Cooking with New Garlic

Photo from Clotilde Dusoulier, French food writer based in Paris who blogs at ChocolateandZucchini.com.


Chances are when you think of fresh garlic, you picture heads of dried whole garlic, their cloves hidden within papery husks.  In the spring, though, some farmers, including JP and Sally offer new garlic, which will be in Glade Road Growing's farm share for June 27.  (This is not the same thing as "green garlic" which is picked earlier before the bulbs have swelled when farmers want to thin their rows.)

Dusoulier describes  ail frais (fresh garlic) or ail nouveau (new garlic) as "subtle and vibrant." She suggests that if it is tender, the stalk part can be sliced off and used as you would a section of leek,  sautéed with other vegetables or in a soup or broth.

As for the thick ribbed skin that encloses the cloves, she slices it slice thinly and uses it as she would an  onion.

Both of those parts can kept in an airtight container in the fridge for a few days before using, or minced and frozen.

She turns the fleshy, waxy membrane,into a cream of garlic.  To do this she brings water to a simmer in a small pan, throws in the membranes, and drains them as soon as the water comes back to a simmer.

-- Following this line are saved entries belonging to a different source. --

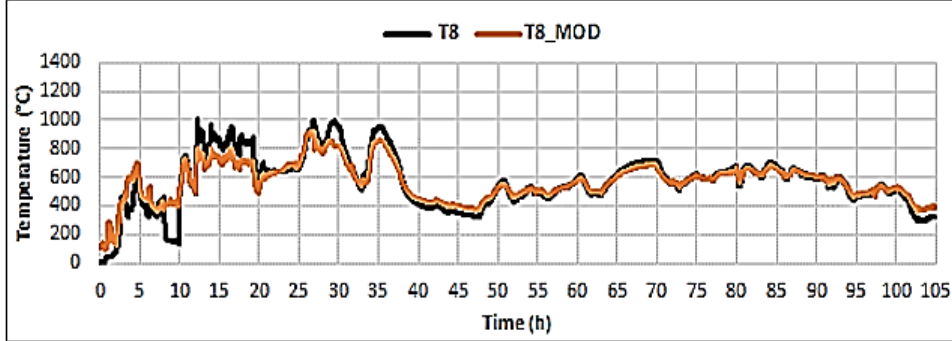
Figure 2. The measured (T) and modeled (T_MOD) temperature behavior [11].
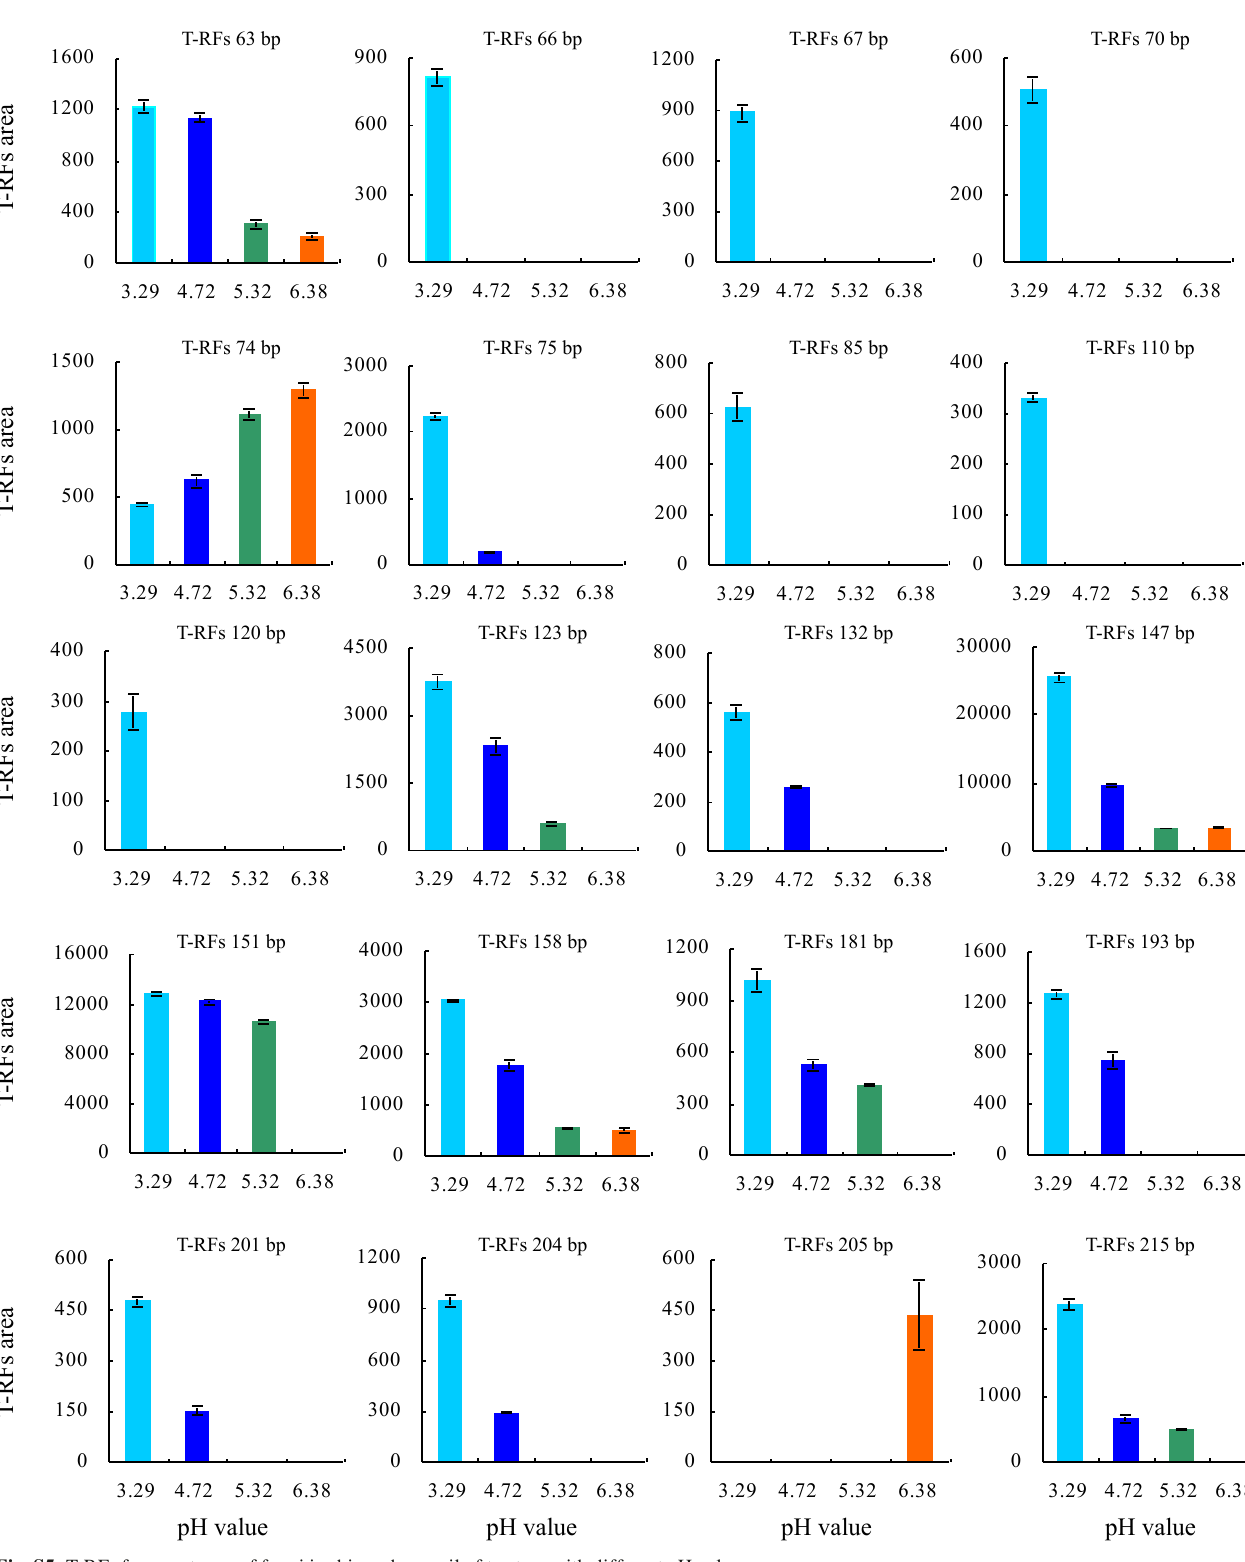
Fig. S5: T-RFs fragment area of fungi in rhizosphere soil of tea tree with different pH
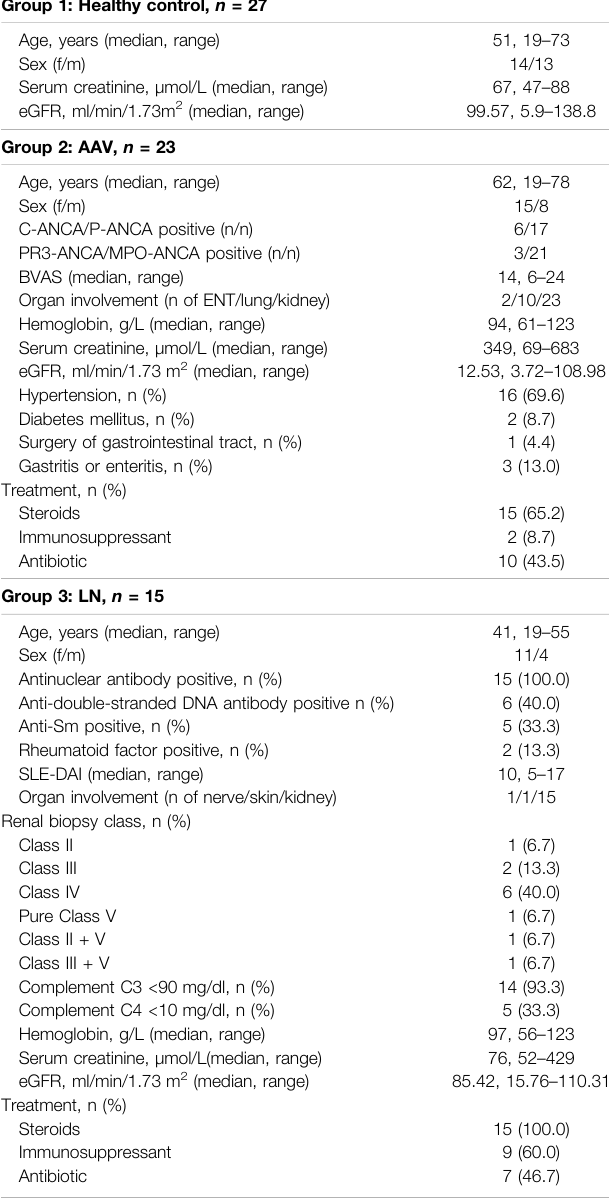
TABLE 1 | Baseline characteristics of subjects included in the study. Group 1: Healthy control, n =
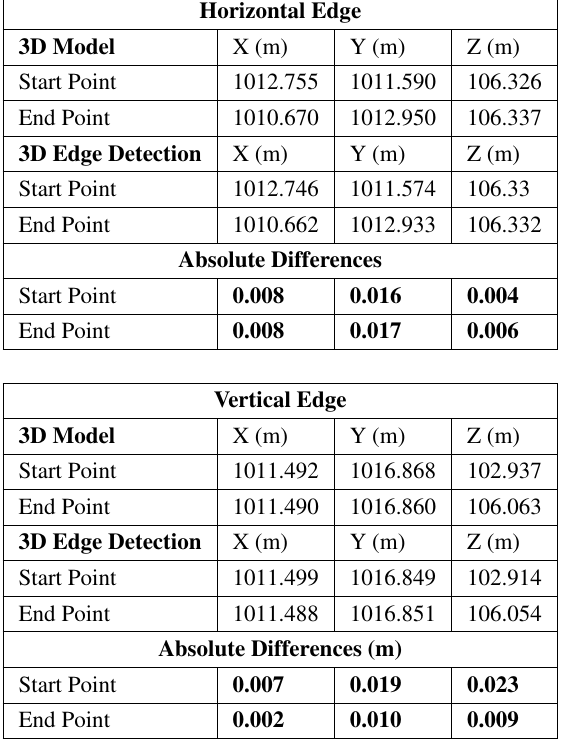
Table 1. Start point and end point comparison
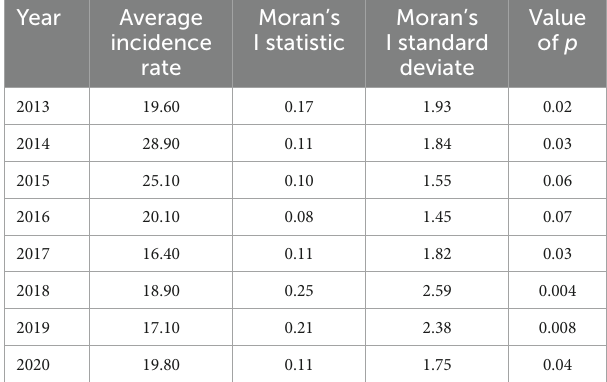
TABLE 6 Annual nationwide cutaneous leishmaniasis average incidence rates/100,000 and investigation of spatial autocorrelation using the Global Moran’I statistic,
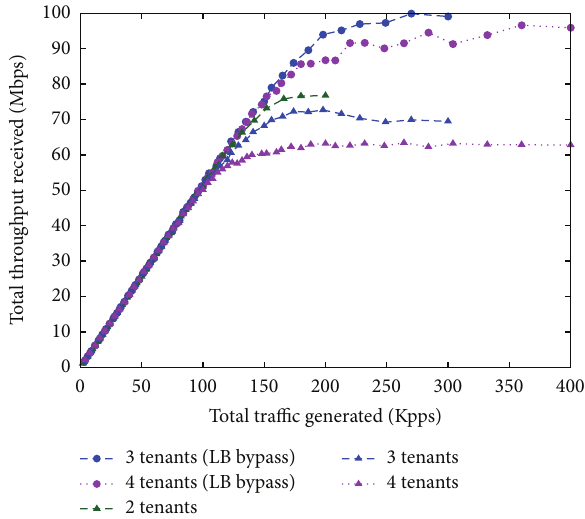
Figure 15: Total throughput measured versus total packet rate generated by 2 to 4 tenants for 64 -byte packet size. Comparison between normal OpenStack mode and Linux Bridge bypass with 3 and 4 tenants.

She lets the membranes cool and drain for an hour or so, then processes them with half their weight in extra virgin olive oil and salts to taste. The resulting butter-colored, mayonnaise-like spread can be added vinaigrettes and other salad dressings, blended into a stir-fry of vegetables as a finishing touch, or dolloped onto bread, fish or meat.

As for the actual cloves, she suggests you keep them in a ramekin in the fridge door, to slice thin and either fry them until golden in a little oil, to be set aside and added back into dishes, or used raw in salads. 

Or, if you like, use the new garlic cloves in the Greek spread skordalia, as suggested at the London blog VegetableoftheWeek.com.  He calls new garlic "moreish,"  the British term for food that makes you want to eat more.


By the way, JP suggested I provide a recipe for garlic butter, so here it is:


1 stick unsalted butter, room temperature
1 teaspoon minced new garlic

In a small bowl, mix together butter and garlic until well combined. You can store this garlic butter in an airtight container, refrigerated, up to 3 days.  If you want it to keep longer, you can freeze it.